Step 2: Key Formula or Approach:
The slope of the normal is the negative reciprocal of the derivative of the curve.
For a curve \( y = f(x) \), slope of tangent \( m_t = \frac{dy}{dx} \) and slope of normal \( m_n = -\frac{1}{dy/dx} \).
Step 3: Detailed Explanation:
The curve is \( xy = 1 \implies y = \frac{1}{x} \).
Differentiating with respect to \( x \):
\[ \frac{dy}{dx} = -\frac{1}{x^2} \]
The slope of the normal at any point \( (x, y) \) is:
\[ m_n = -\frac{1}{-1/x^2} = x^2 \]
Since \( x^2 \) is always strictly positive for any real \( x \ne 0 \), the slope of the normal to this curve must be positive.
The equation of the given line is \( ax + by + c = 0 \), which can be written as \( y = -\frac{a}{b}x - \frac{c}{b} \).
The slope of this line is \( m = -\frac{a}{b} \).

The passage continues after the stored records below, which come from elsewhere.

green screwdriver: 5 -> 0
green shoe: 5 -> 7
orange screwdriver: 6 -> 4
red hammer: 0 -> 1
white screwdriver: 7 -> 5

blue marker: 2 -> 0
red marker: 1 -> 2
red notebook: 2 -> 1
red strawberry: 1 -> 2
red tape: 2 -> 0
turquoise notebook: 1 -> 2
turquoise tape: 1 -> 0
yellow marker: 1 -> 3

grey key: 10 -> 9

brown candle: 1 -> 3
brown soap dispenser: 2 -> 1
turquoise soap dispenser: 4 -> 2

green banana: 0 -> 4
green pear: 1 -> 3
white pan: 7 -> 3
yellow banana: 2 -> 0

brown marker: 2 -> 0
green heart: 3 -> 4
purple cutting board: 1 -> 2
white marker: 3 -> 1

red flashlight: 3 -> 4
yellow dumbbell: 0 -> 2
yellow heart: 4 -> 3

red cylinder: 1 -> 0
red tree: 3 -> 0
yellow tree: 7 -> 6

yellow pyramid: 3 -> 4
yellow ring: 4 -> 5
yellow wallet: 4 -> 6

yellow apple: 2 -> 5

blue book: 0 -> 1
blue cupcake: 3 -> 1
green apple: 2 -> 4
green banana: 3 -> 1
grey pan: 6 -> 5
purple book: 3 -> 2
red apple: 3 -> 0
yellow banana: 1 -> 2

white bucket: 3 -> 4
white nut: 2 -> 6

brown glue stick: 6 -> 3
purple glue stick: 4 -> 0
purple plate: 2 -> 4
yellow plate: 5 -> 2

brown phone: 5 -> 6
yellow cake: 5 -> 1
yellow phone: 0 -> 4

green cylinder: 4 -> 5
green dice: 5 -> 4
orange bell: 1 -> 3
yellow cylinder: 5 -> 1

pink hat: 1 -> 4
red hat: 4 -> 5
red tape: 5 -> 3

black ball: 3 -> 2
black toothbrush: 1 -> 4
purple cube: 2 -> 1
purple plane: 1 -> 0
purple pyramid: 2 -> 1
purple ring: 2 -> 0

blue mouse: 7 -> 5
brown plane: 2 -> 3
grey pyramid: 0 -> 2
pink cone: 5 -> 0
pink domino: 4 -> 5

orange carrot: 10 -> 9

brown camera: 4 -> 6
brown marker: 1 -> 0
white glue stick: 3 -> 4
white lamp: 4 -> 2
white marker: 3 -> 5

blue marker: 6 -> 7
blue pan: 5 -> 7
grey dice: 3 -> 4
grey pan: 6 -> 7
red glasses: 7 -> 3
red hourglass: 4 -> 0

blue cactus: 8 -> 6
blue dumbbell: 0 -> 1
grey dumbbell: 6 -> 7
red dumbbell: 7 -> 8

For this line to be a normal, we must have:
\[ -\frac{a}{b}>0 \]
This inequality holds if \( a \) and \( b \) have opposite signs.
From the options:
(A) \( a, b \) both positive \( \implies \) slope is negative.
(B) \( a>0, b<0 \implies -\frac{(+)}{(-)} = (+) \). This is a positive slope.
(C) \( a<0, b \ge 0 \). If \( b=0 \), the line is vertical (not defined by slope).
(D) \( a, b \) both negative \( \implies \) slope is negative.
Thus, option (B) is the most suitable general choice.
Step 4: Final Answer:
The correct condition is \( a>0, b<0 \).